In conclusion, our review study on the pathophysiology and resistance of HPI in Africa emphasizes the significant gaps in knowledge and infrastructure and the urgent need for customized remedies. HPI in the African environment has distinct features:

  • Africa has a diverse variety of HPI rates, which are impacted by geography, socioeconomics, and hygiene behaviors. Comprehending these distinctions is crucial for directing intervention tactics. There is a complete absence or inadequate amount of data on the prevalence rate in certain places.

  • In Africa, HPI continues to be a notable predisposing factor for cancer of the stomach. This highlights the significance of identifying and treating the issue at an early stage in order to minimize the risk of a possibly lethal outcome.

  • The polymerase chain reaction (PCR) technique is a highly reliable approach for detection. PCR could detect even minute quantities of H. pylori DNA in a sample, rendering it extremely sensitive. Moreover, PCR exhibits a high level of specificity, enabling it to effectively distinguish between H. pylori and other closely related bacteria, hence increasing its dependability.

  • There is a need to increase the intensity of awareness and public education regarding proper hygiene practices and environmental sanitation, particularly in rural areas.

  • The healthcare infrastructure and resources in numerous African nations encounter obstacles that impact the control of HPI. The lack of adequate access to diagnosis and treatment, especially in rural regions, highlights the necessity for enhanced health systems and heightened awareness.

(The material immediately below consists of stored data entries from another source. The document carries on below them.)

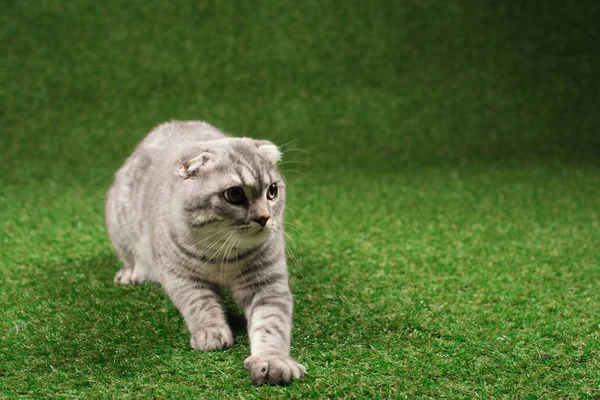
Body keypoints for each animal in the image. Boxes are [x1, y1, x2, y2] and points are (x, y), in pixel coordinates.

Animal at [103, 121, 308, 384]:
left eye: (272, 191)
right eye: (234, 194)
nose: (264, 217)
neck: (223, 255)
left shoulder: (268, 284)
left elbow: (271, 324)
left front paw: (272, 361)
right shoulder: (182, 277)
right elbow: (201, 305)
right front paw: (211, 333)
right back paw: (131, 273)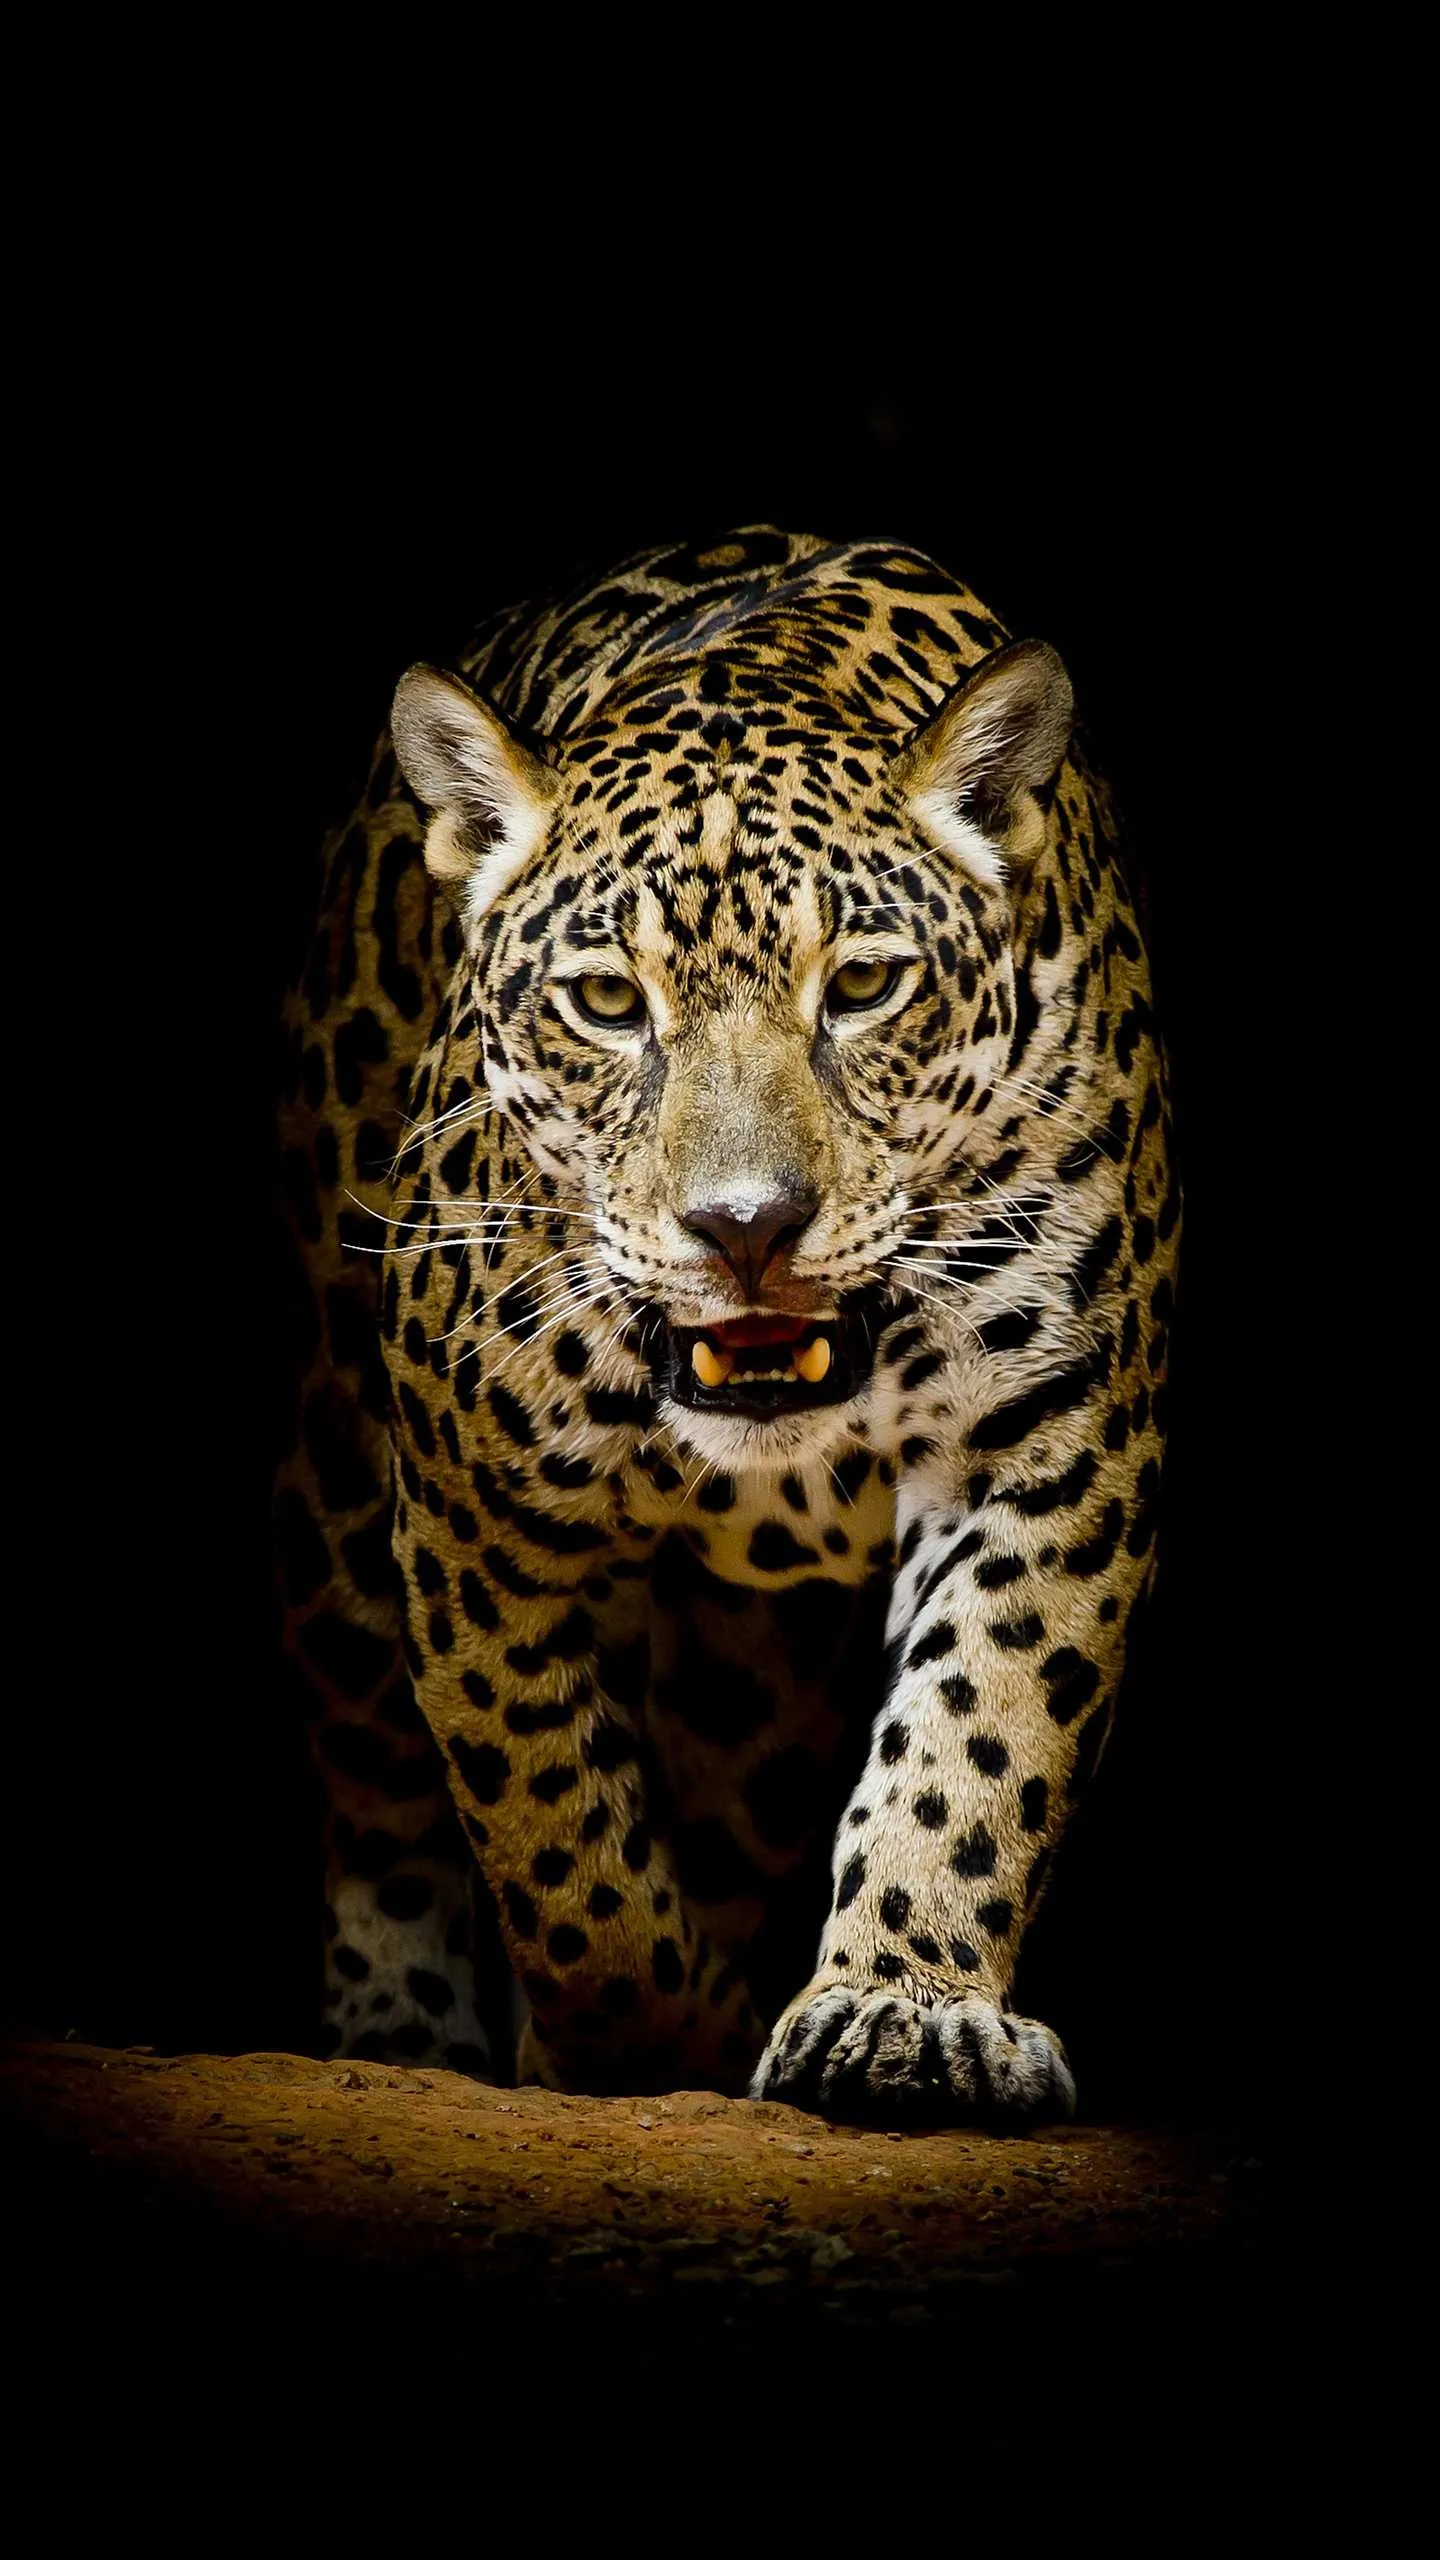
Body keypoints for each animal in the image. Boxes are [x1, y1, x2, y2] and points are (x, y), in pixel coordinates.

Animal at [275, 525, 1179, 2125]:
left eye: (865, 985)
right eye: (606, 1001)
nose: (746, 1225)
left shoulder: (1052, 1441)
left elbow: (982, 1726)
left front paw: (901, 2011)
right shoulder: (470, 1511)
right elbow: (554, 1831)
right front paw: (644, 2044)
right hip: (333, 1488)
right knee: (377, 1779)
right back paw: (396, 2029)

  • The government should allocate additional funds to the healthcare industry in order to acquire state-of-the-art diagnostic facilities and provide comprehensive training and re-training programs for medical workers.

  • The increasing prevalence of resistant-H. pylori strains in Africa is a concerning issue. This highlights the necessity for responsible utilization of antibiotics, surveillance of resistance patterns, and advancement of alternative treatment approaches.

  • Future study in Africa should prioritize the investigation of local epidemiology, genetic variety of H. pylori strains, and the effect of ecology on the dynamics of infection. This task should be accomplished through coordinated joint research efforts including both corporate and public sectors. Efforts should also be focused on ensuring efficient data collection and thorough documentation. Each of these factors would contribute to the advancement of more preventative and control methods.

  • The need of implementing and strengthening hygiene practices in households and sanitary measures in restaurants throughout Africa cannot be overstated. These should encompass, but are not restricted to, practices such as safe food handling, routine cleaning, thorough handwashing, utilization of gloves, sanitization of utensils, staff training, inspections, sick leave policies, awareness campaigns, and appropriate waste disposal systems.

5 Conclusion

In conclusion, effectively dealing with H. pylori infection in Africa necessitates a comprehensive strategy that integrates enhanced healthcare facilities, awareness initiatives, and appropriate antibiotic administration. Effective collaboration among health professionals, researchers, and policymakers is essential in order to decrease the impact of this bacterium and its related problems on the African continent. Furthermore, it is imperative to sustain continuous endeavors aimed at addressing antibiotic resistance so as to guarantee the efficiency of treatment protocols for HPI in Africa and worldwide.